(Dataset extract Opens)
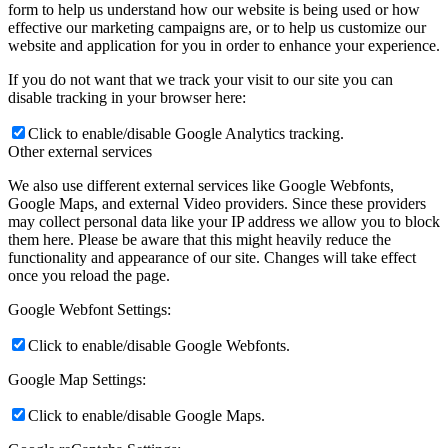
form to help us understand how our website is being used or how
effective our marketing campaigns are, or to help us customize our
website and application for you in order to enhance your experience.
If you do not want that we track your visit to our site you can
disable tracking in your browser here:
Click to enable/disable Google Analytics tracking.
Other external services
We also use different external services like Google Webfonts,
Google Maps, and external Video providers. Since these providers
may collect personal data like your IP address we allow you to block
them here. Please be aware that this might heavily reduce the
functionality and appearance of our site. Changes will take effect
once you reload the page.
Google Webfont Settings:
Click to enable/disable Google Webfonts.
Google Map Settings:
Click to enable/disable Google Maps.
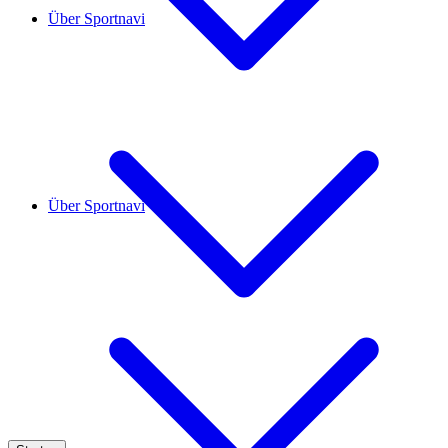
Über Sportnavi
Über Sportnavi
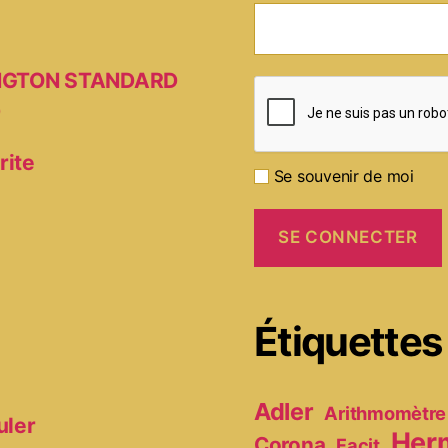
MINGTON STANDARD
D
rite
Se souvenir de moi
Étiquettes
Adler
Arithmomètre
uler
Her
Corona
Facit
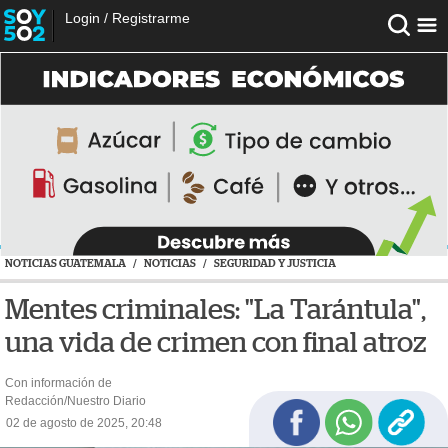
Login
/
Registrarme
NOTICIAS GUATEMALA
/
NOTICIAS
/
SEGURIDAD Y JUSTICIA
Mentes criminales: "La Tarántula",
una vida de crimen con final atroz
Con información de
Redacción/Nuestro Diario
02 de agosto de 2025, 20:48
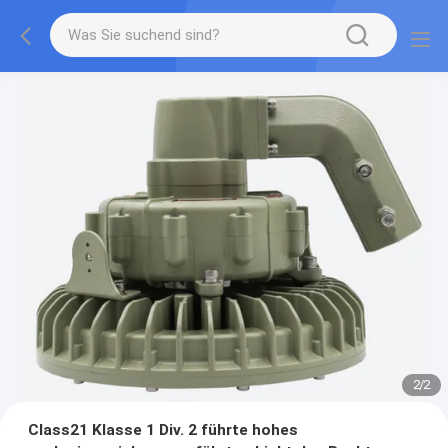
2
/
2
Class21 Klasse 1 Div. 2 führte hohes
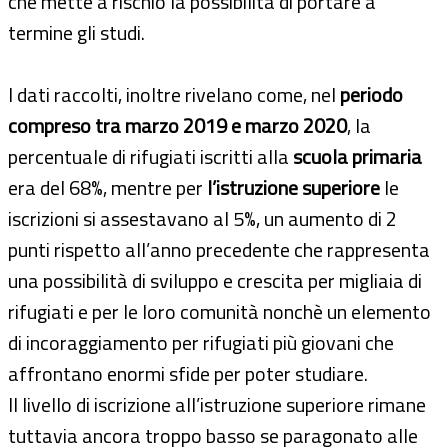
che mette a rischio la possibilità di portare a
termine gli studi.
I dati raccolti, inoltre rivelano come, nel
periodo
compreso tra marzo 2019 e marzo 2020
, la
percentuale di rifugiati iscritti alla
scuola primaria
era del 68%, mentre per
l’istruzione superiore
le
iscrizioni si assestavano al 5%, un aumento di 2
punti rispetto all’anno precedente che rappresenta
una possibilità di sviluppo e crescita per migliaia di
rifugiati e per le loro comunità nonchè un elemento
di incoraggiamento per rifugiati più giovani che
affrontano enormi sfide per poter studiare.
Il livello di iscrizione all’istruzione superiore rimane
tuttavia ancora troppo basso se paragonato alle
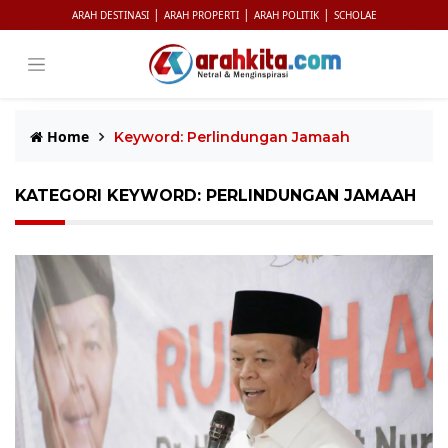
|
|
|
ARAH DESTINASI
ARAH PROPERTI
ARAH POLITIK
SCHOLAE
Home
Keyword: Perlindungan Jamaah
KATEGORI KEYWORD: PERLINDUNGAN JAMAAH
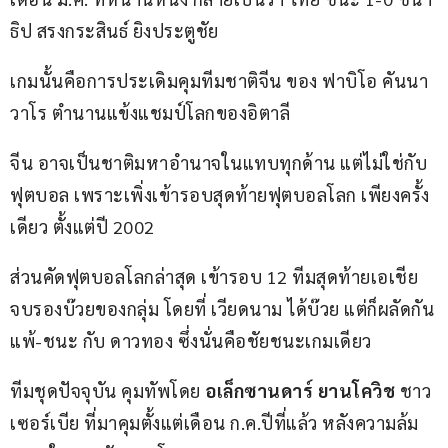
ธิป สรงกระสินธ์ ยิงประตูชัย
เกมนั้นคือการประเดิมคุมทีมชาติจีน ของ ฟาบิโอ คันนา
วาโร ตำนานแข้งแชมป์โลกของอิตาลี
จีน อาจเป็นชาติมหาอำนาจในแทบทุกด้าน แต่ไม่ใช่กับ
ฟุตบอล เพราะเพิ่งเข้ารอบสุดท้ายฟุตบอลโลก เพียงครั้ง
เดียว ตั้งแต่ปี 2002
ส่วนคัดฟุตบอลโลกล่าสุด เข้ารอบ 12 ทีมสุดท้ายเอเชีย 
จบรองบ๊วยของกลุ่ม โดยที่ เวียดนาม ได้บ๊วย แต่ก็ผลัดกัน
แพ้-ชนะ กับ ดาวทอง ซึ่งนั่นคือชัยชนะเกมเดียว
ทีมชุดปัจจุบัน คุมทัพโดย 
อเล็กซานดาร์ ยานโควิช
 ชาว
เซอร์เบีย ที่มาคุมตั้งแต่เดือน ก.ค.ปีที่แล้ว หลังความล้ม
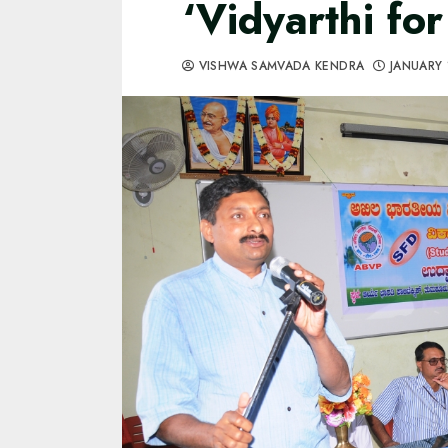
‘Vidyarthi for
VISHWA SAMVADA KENDRA
JANUARY 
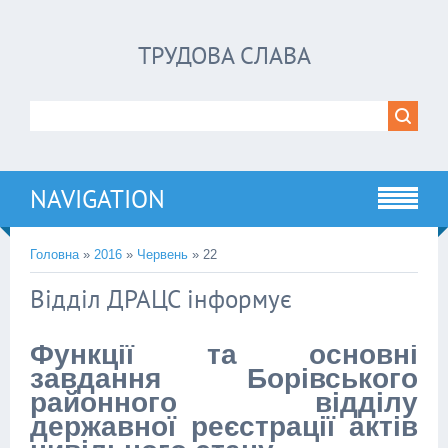
ТРУДОВА СЛАВА
NAVIGATION
Головна
»
2016
»
Червень
»
22
Відділ ДРАЦС інформує
Функції та основні
завдання Борівського
районного відділу
державної реєстрації актів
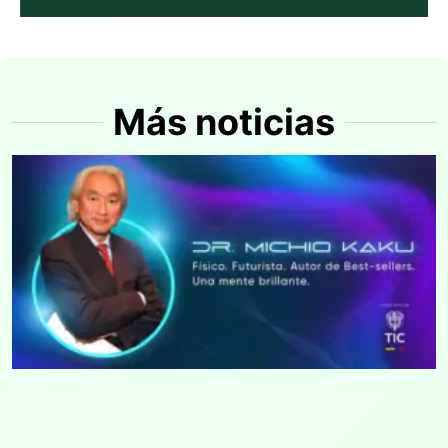
Más noticias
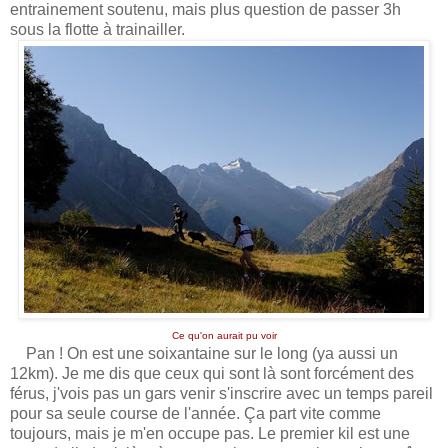
entrainement soutenu, mais plus question de passer 3h
sous la flotte à trainailler.
Ce qu'on aurait pu voir
Pan ! On est une soixantaine sur le long (ya aussi un
12km). Je me dis que ceux qui sont là sont forcément des
férus, j'vois pas un gars venir s'inscrire avec un temps pareil
pour sa seule course de l'année. Ça part vite comme
toujours, mais je m'en occupe pas. Le premier kil est une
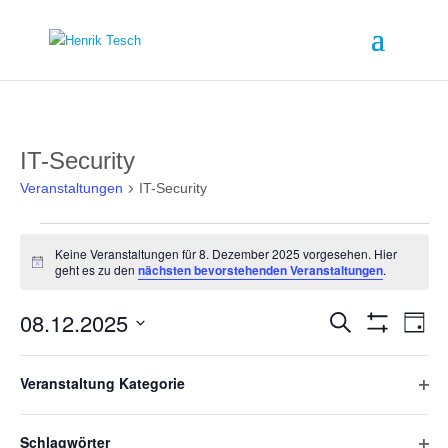
IT-Security
Veranstaltungen
IT-Security
Veranstaltungen
für
Keine Veranstaltungen für 8. Dezember 2025 vorgesehen. Hier
8.
Hinweis
geht es zu den
nächsten bevorstehenden Veranstaltungen
.
Dezember
2025
Veranstalt
Ver
08.12.2025
Suche
Ans
Tag
Suche
Filter
Nav
Datum
und
Verbergen
Filter
Das
wählen.
Ansichten,
Veranstaltung Kategorie
Ändern
Vorheriger Tag
Navigation
Nächster Tag
Filte
der
Formular-
öffn
Schlagwörter
Eingabefelder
(Dataset extract Closes)
#### Instruction:
Put the part of the records that opens with the line containing "entrainement soutenu, mais" and closes with the line containing "toujours, mais je" into a numbered list, including both of those lines. Leave out any blank lines.

#### Final answer:
1. entrainement soutenu, mais plus question de passer 3h
2. sous la flotte à trainailler.
3. Ce qu'on aurait pu voir
4. Pan ! On est une soixantaine sur le long (ya aussi un
5. 12km). Je me dis que ceux qui sont là sont forcément des
6. férus, j'vois pas un gars venir s'inscrire avec un temps pareil
7. pour sa seule course de l'année. Ça part vite comme
8. toujours, mais je m'en occupe pas. Le premier kil est une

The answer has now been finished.